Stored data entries
========
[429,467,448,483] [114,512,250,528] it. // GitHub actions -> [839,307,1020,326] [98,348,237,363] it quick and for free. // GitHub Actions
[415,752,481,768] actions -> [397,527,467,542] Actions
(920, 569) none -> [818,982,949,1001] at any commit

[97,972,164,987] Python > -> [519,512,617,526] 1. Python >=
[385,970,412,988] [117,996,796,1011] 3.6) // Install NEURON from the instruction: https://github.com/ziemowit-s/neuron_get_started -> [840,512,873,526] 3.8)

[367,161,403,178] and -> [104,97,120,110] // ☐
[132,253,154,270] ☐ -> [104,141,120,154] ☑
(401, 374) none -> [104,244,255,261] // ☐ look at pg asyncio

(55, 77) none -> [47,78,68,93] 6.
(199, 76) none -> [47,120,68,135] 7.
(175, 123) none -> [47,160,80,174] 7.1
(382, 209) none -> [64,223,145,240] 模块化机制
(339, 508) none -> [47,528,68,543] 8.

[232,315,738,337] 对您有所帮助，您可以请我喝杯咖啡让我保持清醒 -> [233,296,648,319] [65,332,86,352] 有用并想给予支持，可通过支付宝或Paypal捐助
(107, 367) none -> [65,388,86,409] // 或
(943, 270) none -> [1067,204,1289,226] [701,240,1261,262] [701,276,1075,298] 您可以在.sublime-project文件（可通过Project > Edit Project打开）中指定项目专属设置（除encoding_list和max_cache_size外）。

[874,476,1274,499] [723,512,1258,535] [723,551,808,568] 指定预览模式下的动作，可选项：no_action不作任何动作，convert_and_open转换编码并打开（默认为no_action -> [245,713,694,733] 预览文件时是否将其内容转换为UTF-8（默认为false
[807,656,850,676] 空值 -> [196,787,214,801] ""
========
WHAT THE TASK REQUIRES =
Your answer should be the data above, retyped exactly.

RESULT BELOW =
[429,467,448,483] [114,512,250,528] it. // GitHub actions -> [839,307,1020,326] [98,348,237,363] it quick and for free. // GitHub Actions
[415,752,481,768] actions -> [397,527,467,542] Actions
(920, 569) none -> [818,982,949,1001] at any commit

[97,972,164,987] Python > -> [519,512,617,526] 1. Python >=
[385,970,412,988] [117,996,796,1011] 3.6) // Install NEURON from the instruction: https://github.com/ziemowit-s/neuron_get_started -> [840,512,873,526] 3.8)

[367,161,403,178] and -> [104,97,120,110] // ☐
[132,253,154,270] ☐ -> [104,141,120,154] ☑
(401, 374) none -> [104,244,255,261] // ☐ look at pg asyncio

(55, 77) none -> [47,78,68,93] 6.
(199, 76) none -> [47,120,68,135] 7.
(175, 123) none -> [47,160,80,174] 7.1
(382, 209) none -> [64,223,145,240] 模块化机制
(339, 508) none -> [47,528,68,543] 8.

[232,315,738,337] 对您有所帮助，您可以请我喝杯咖啡让我保持清醒 -> [233,296,648,319] [65,332,86,352] 有用并想给予支持，可通过支付宝或Paypal捐助
(107, 367) none -> [65,388,86,409] // 或
(943, 270) none -> [1067,204,1289,226] [701,240,1261,262] [701,276,1075,298] 您可以在.sublime-project文件（可通过Project > Edit Project打开）中指定项目专属设置（除encoding_list和max_cache_size外）。

[874,476,1274,499] [723,512,1258,535] [723,551,808,568] 指定预览模式下的动作，可选项：no_action不作任何动作，convert_and_open转换编码并打开（默认为no_action -> [245,713,694,733] 预览文件时是否将其内容转换为UTF-8（默认为false
[807,656,850,676] 空值 -> [196,787,214,801] ""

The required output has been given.